Angela Jager (born 1984) is a Dutch art historian and curator, known for her research and contributions to the fields of Dutch Golden Age painting and Flemish painting. She is Curator of Dutch and Flemish Old Master Painting at the RKD – Netherlands Institute for Art History, in The Hague.

==Education==
Angela Jager received her PhD in 2016 from the University of Amsterdam. Her doctoral research focused on inexpensive paintings in seventeenth-century Amsterdam and was based in part on the study of over 300 probate inventories from lower-middle-class households.

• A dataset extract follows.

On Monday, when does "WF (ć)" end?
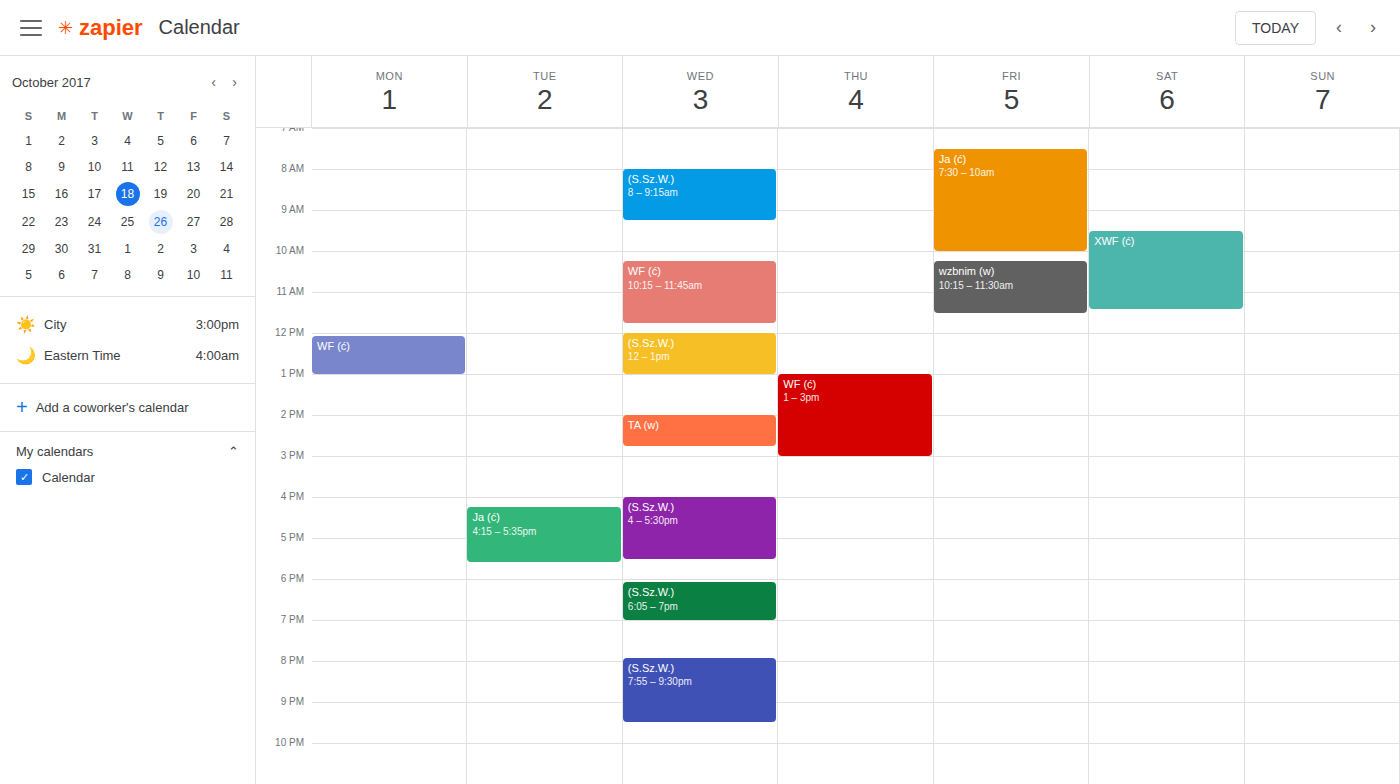
1:00 PM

That same year, won the Association of Research Institutes in Art History Prize for Online Publishing for her article “‘Everywhere illustrious histories that are a dime a dozen’: The Mass Market for History Painting in Seventeenth-Century Amsterdam,” published in the Journal of Historians of Netherlandish Art.

==Career==
Following her PhD, she worked as a postdoctoral researcher at the Statens Museum for Kunst in Copenhagen, where she studied a large private collection of Old Master paintings. From 2019 to 2021, she was a researcher at the University of Geneva, contributing to the RKD-database "Visiting the Golden Age".

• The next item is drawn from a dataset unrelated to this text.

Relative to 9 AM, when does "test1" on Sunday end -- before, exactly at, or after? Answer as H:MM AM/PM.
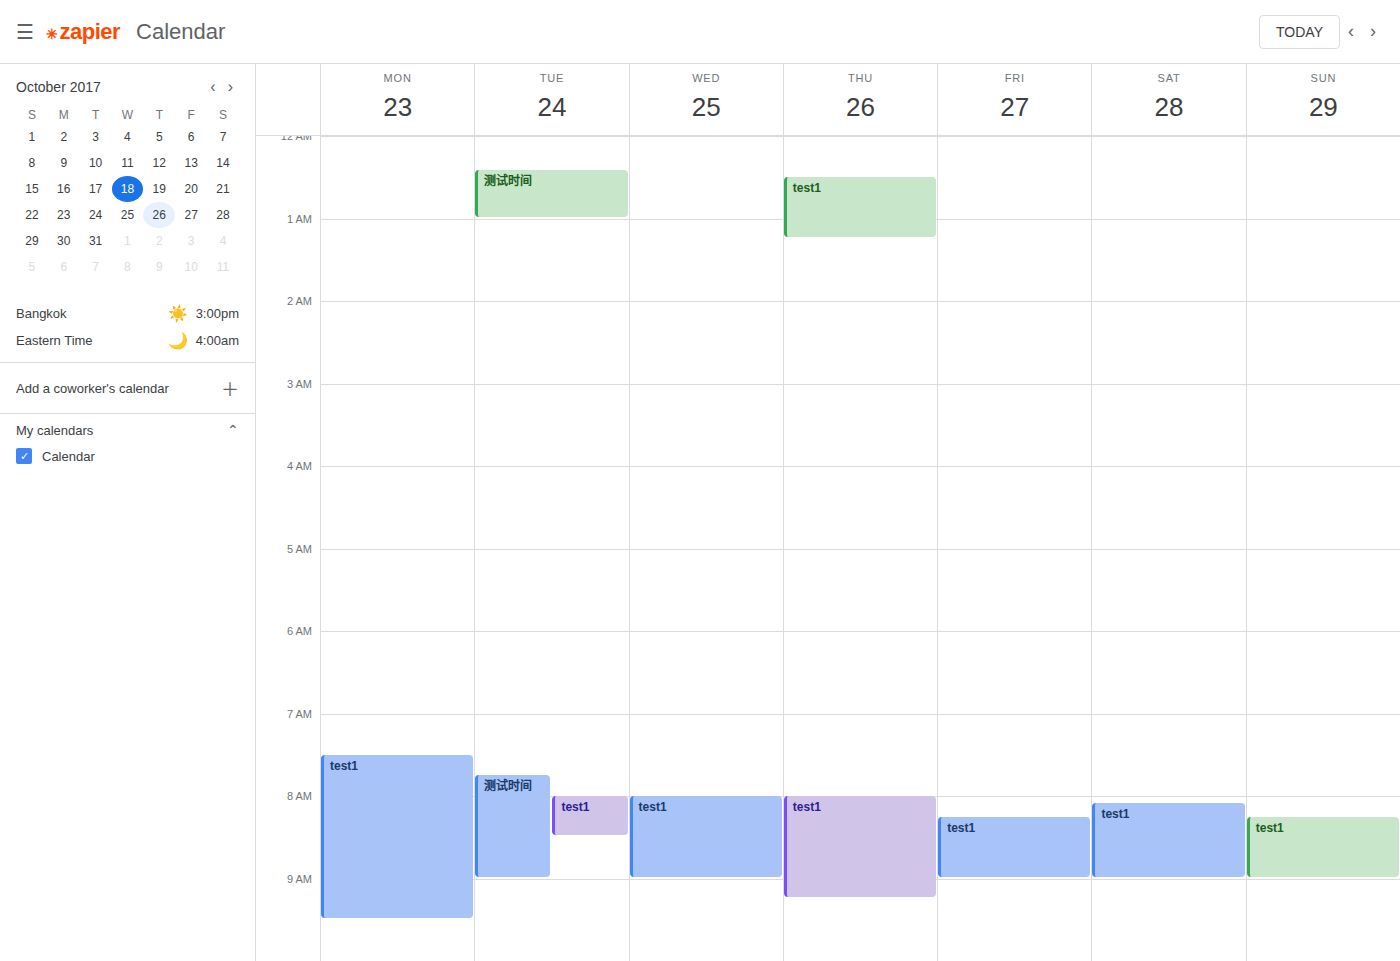
9:00 AM -- exactly at 9 AM, on the 9 AM line.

In November 2021, Jager was appointed as Curator of Dutch and Flemish Old Master Painting at the RKD. In this role, she is also working on a collection catalogue of Dutch and Flemish old master paintings from the Nivaagaards Malerisamling in Denmark, alongside Jørgen Wadum.

Jager and Wadumn in 2023, found through their research, that two separate portraits by Cornelis de Vos were actually once part of a large canvas and were therefore one large portrait that has been separated. The discovery was covered in global news outlets, including NPR.

==Research and grants==
Jager's research interests include the international art trade in the early modern period, workshop production, and the interpretation of archival sources related to artists and art dealers. She has received significant grants, including a Marie Skłodowska-Curie grant for her research.

==Publications==
- The Mass Market for History Paintings in Seventeenth-Century Amsterdam: Production, Distribution and Consumption. Amsterdam: Amsterdam University Press, 2020.
- "Selling Paintings to Sweden: Toussaint Gelton’s Correspondence with Pontus Fredrik de la Gardie." Oud Holland - Journal for Art of the Low Countries 133, no. 2 (2020): 108–127.
- With Stephanie Dickey. "New Light on Family Ties: Rembrandt, Vinck, Van Swanenburgh." Kroniek van het Rembrandthuis, 2022.
- With Marije Osnabrugge, contributions by Susanna Bartels and Lucie Rochard. Op bezoek in de Republiek: Reisverslagen uit de zeventiende en achttiende eeuw. Zwolle: WBOOKS, 2022.
- With Jørgen Wadum and Marta Domínquez-Delmás. "Unraveling a 17th-century North Netherlandish Panel Maker." International Journal of Wood Culture, 2023.

==Exhibitions==
Jager has contributed to several exhibitions, including:
- Visiting the Golden Age (University of Geneva)
- Dutch and Flemish Old Master Paintings (Nivaagaards Malerisamling)

==Affiliations==
Jager is an Associate Member of CODART and the European Liaison of the Historians of Netherlandish Art (HNA). She also co-hosts the HNA Podcast, highlighting new scholarly work in her field.